The new Google product offers users 5 GB of file storage and syncing and effectively replaces Google Docs (which has offered file storage for a couple of years). Google Drive also replaces the editing, file-creation and file-sharing features of Google Docs. (It’s a new label for a new product, arguably.)
Old Google product. New Google product. Whatever. But new opportunities in education? Perhaps.

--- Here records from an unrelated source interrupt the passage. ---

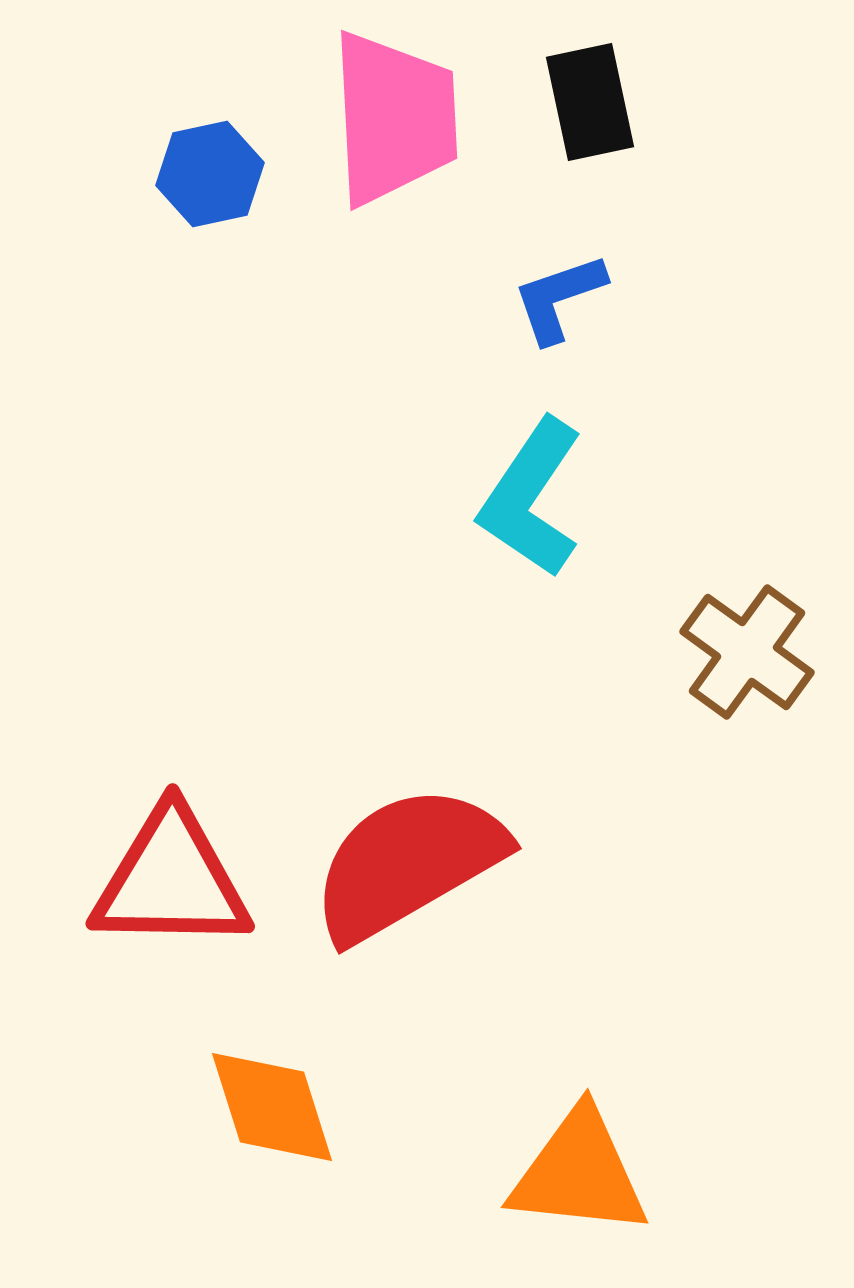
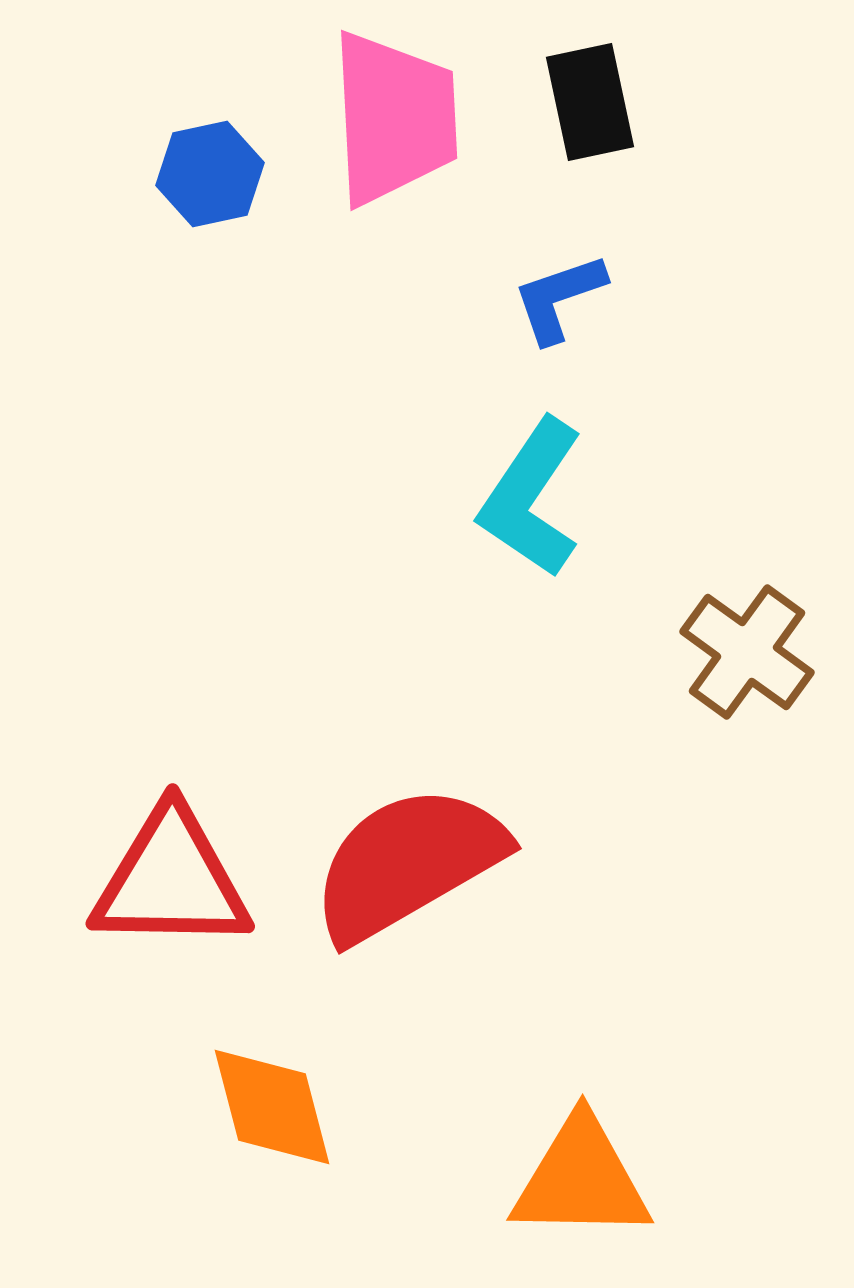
orange diamond: rotated 3 degrees clockwise
orange triangle: moved 2 px right, 6 px down; rotated 5 degrees counterclockwise
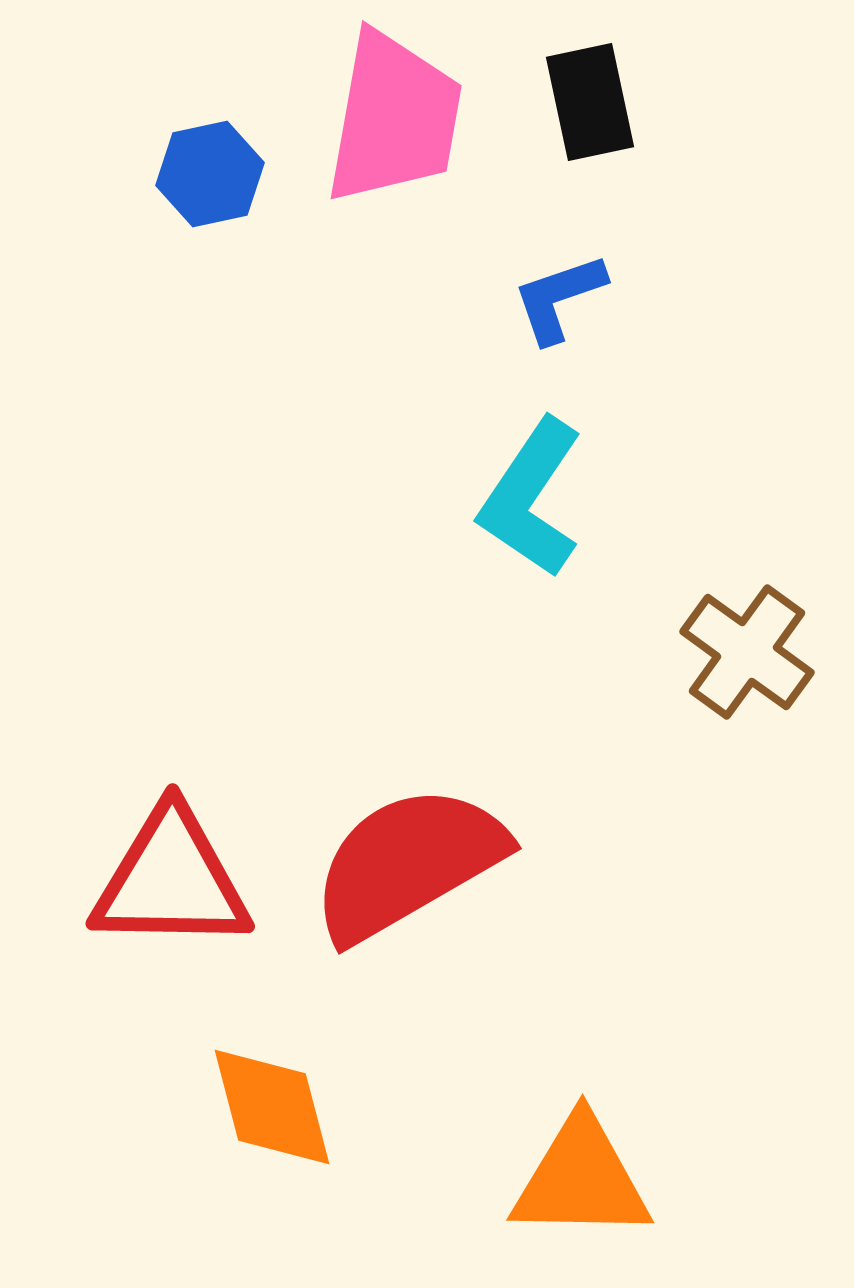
pink trapezoid: rotated 13 degrees clockwise
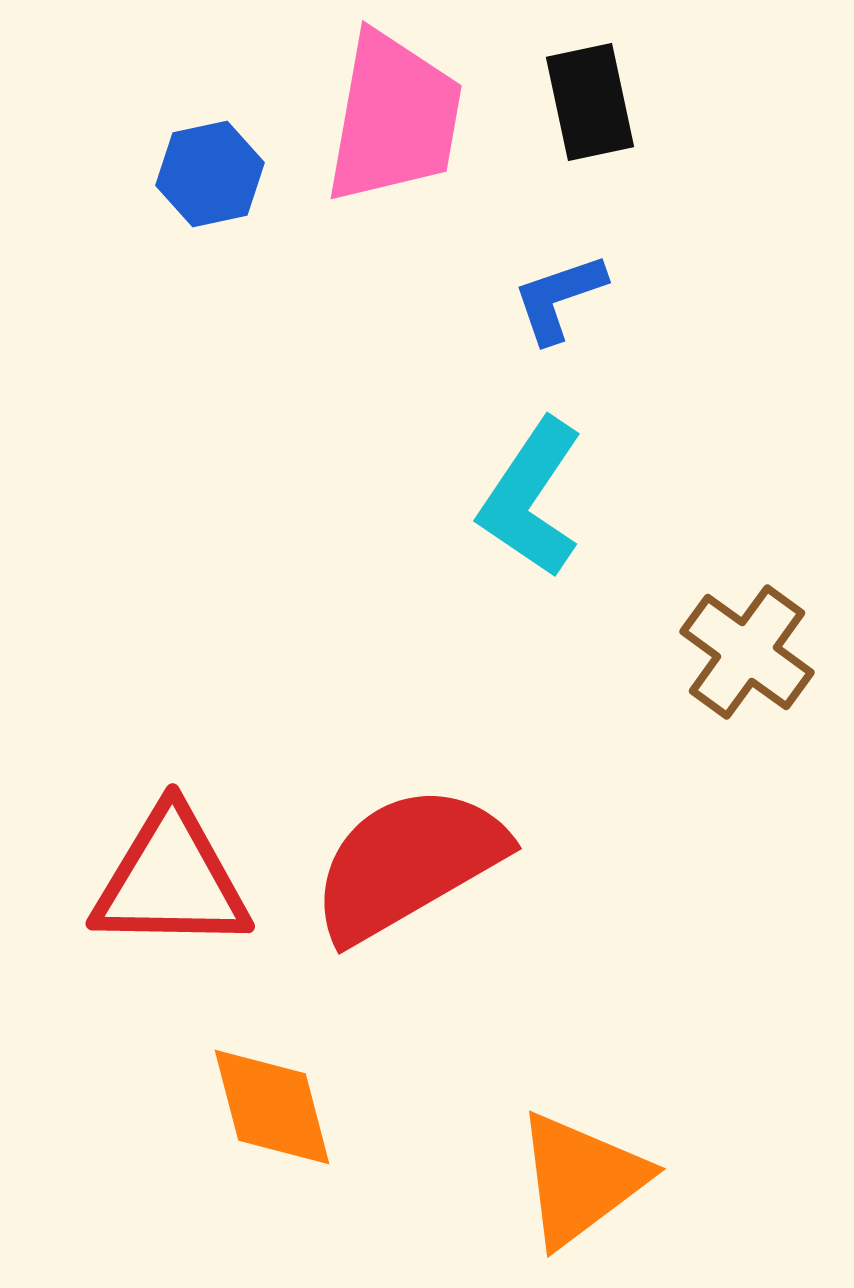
orange triangle: rotated 38 degrees counterclockwise
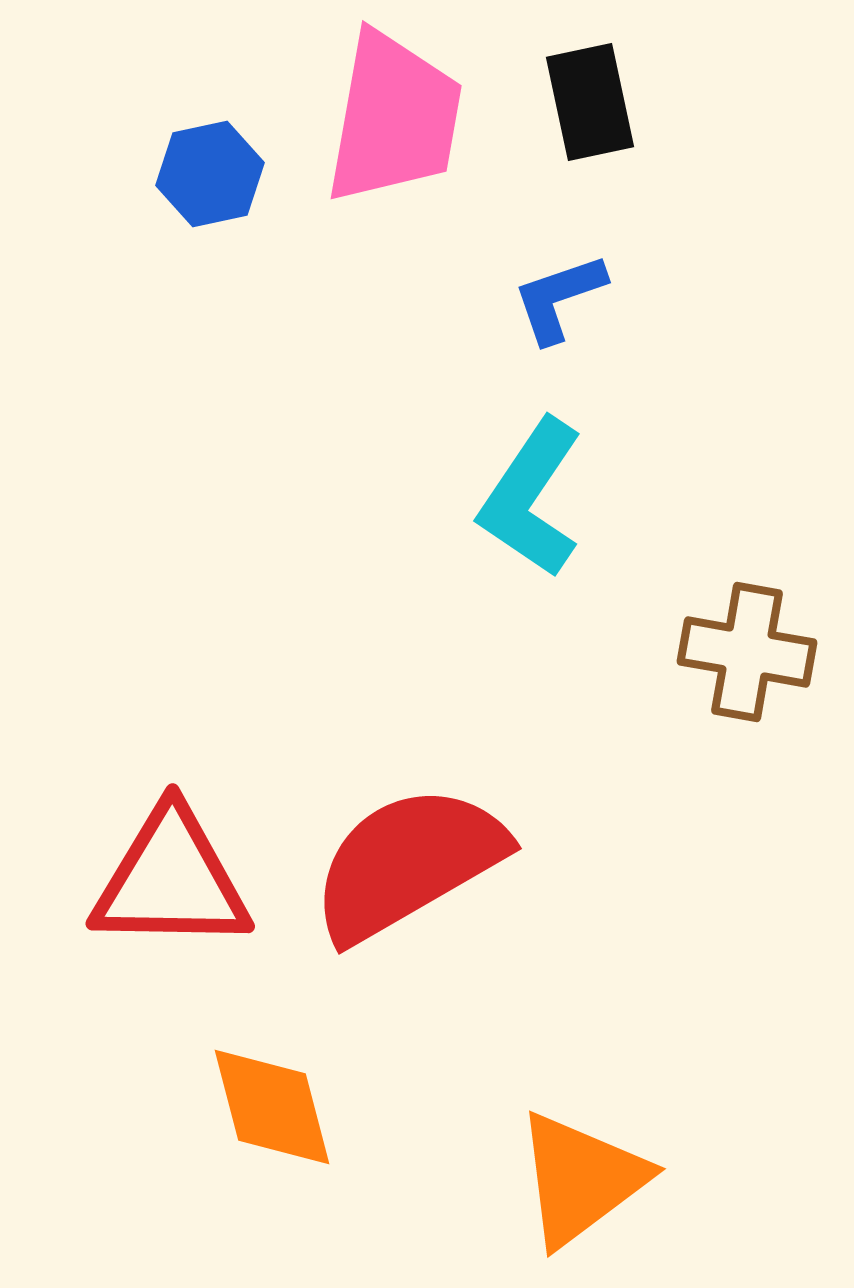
brown cross: rotated 26 degrees counterclockwise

Unlike some features that take weeks (months?) to arrive for Apps users, Google Drive is available already at launch for Google Apps for Education. I wrote a post earlier this week with some of the details I got “on background” from Google about how the roll-out was “nuanced” in certain ways for Apps for Edu users. The most obvious thing that’s different – other than the name-change from Docs to Drive – is the addition of an SDK that allows third-party developers to build applications that integrate with Google Drive. At launch, there’s just one specifically edu-oriented app, the graphing calculator Desmos. But with some 14 million teachers and students using the platform, I wager there are lots more apps to come.
And what then?
If, as Rees’ image suggests, the usage of the LMS on campus really just involves document sharing, announcements, gradebooks, and discussion boards, then isn’t a platform like Google Apps for Education a completely viable (and free) replacement? What do you need that Gmail, Google Calendar, Google Chat, Google Docs, Blogger, Google+. and Sites don’t provide? With the extension of the Google Apps for EDU platform to third-party developers (some of which charge, some of which are free), why are schools paying for an LMS again?